Lopez expressed gratitude to police and court personnel, she said, for "rescuing" her son, Carlos Alfredo Dupon-Lopez.
Albemarle Circuit Judge Cheryl Higgins sentenced Dupon-Lopez to an active sentence of three years and four months with more than 45 years suspended. He has pleaded guilty to eight charges, including eluding police, drug possession, burglary and grand auto larceny.
What the prosecutor called a "rampage" and a "drug-fueled crime spree" neared its end on the night of May 17, 2022. That evening, Dupon-Lopez allegedly entered a home, found a set of car keys, and drove off with a 2020 Honda.
Later that night, a state trooper clocked the vehicle going 88 mph in a 65 mph zone on Interstate 64, according to prosecutor Richard Farley. The pursued vehicle reached a speed of 103 mph and then attempted to elude the trooper by driving through a rest area at 80 mph, Farley said.

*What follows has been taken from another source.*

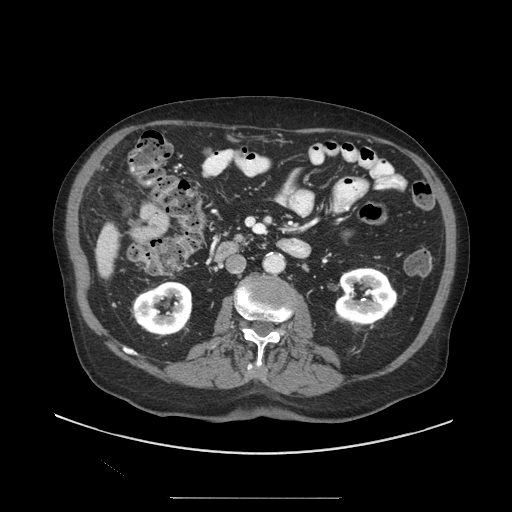
Contrast-enhanced abdominal CT (liver protocol), one axial slice. Slice 30 of 97 in the series (ordered by position). 140 kVp. Soft-tissue window (W 400 / L 40 HU). 2.5 mm slice thickness. 512 × 512 image matrix. From the clinical record (not read from this slice): diagnosis: hepatocellular carcinoma (patient treated with transarterial chemoembolisation; whether this scan precedes or follows treatment is not stated here); TNM stage (as recorded): Stage-IIIC; Child-Pugh class: A; tumour nodularity: uninodular; tumour size: 9.2 cm.
Structures marked on this image (semi-automatic segmentation, software-assisted and operator-edited):
- liver parenchyma outside the tumour (the mass and vessels are separate outlines, so this box may not span the whole liver): bounding box <96,223,118,278> (left, top, right, bottom; pixels)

"Then he slams his brakes," said Farley, asserting that the driver then crossed the median and began heading the wrong way on the highway.
"At that point, the trooper called off the pursuit," said Farley. "Thankfully, nobody was killed."
Investigators quickly found the car wrecked in a ditch with methamphetamine inside, according to court documents, but the driver was gone. A tracking dog was summoned but grew tired before finding the driver, Farley said.
The next morning, however, a Crozet-area homeowner discovered Dupon-Lopez asleep on their front porch, Farley told the court. Investigators found not only stolen items in the wrecked Honda, but now they had a suspect for multiple unsolved cases in jurisdictions including Charlottesville and Madison County.
"It was a reign of terror, and there has to be consequences," Farley told the judge.
Defense attorney Mike Hallahan, however, downplayed the situation, including the allegation of wrong-way driving.
"It was a U-turn made in a ditch, so it probably didn’t affect any other vehicles," said Hallahan.
Urging lenience, Hallahan noted that by all accounts Dupon-Lopez cooperated with investigators and took responsibility for his crimes, something that his client indicated when the judge asked if he had anything to say.
"I just want to apologize to society and to the community," he said through an interpreter, noting that drugs were his downfall.
"I’m not excusing what I did," he continued. "I just know that I wouldn’t have done it without the drugs."
Through the interpreter, he told the court that he has a 2-year-old daughter and has completed his GED, a graduation equivalency diploma, during the 16 months he’s been at the Albemarle-Charlottesville Regional Jail.
"Both counsel make very good points," said Higgins.
"Mr. Farley is correct; it was somewhat of a reign of terror on the community," she continued. "However, as Mr. Hallahan points out, his client is young and did take responsibility."
The three years and four months sentence that Higgins chose was above the midpoint but below the maximum recommendation in the sentencing guidelines. Higgins also imposed two years of probation, ordered about $2,900 in restitution, and mandated that Dupon-Lopez remain on good behavior for 45 years.
Testifying as his sole sentencing witness, his mother said Dupon-Lopez will have a good job with her older son’s painting company waiting for him when he is freed and that she’d make sure he steers clear of drugs and other trouble.
"I already told him," she warned, "that I myself would turn him in."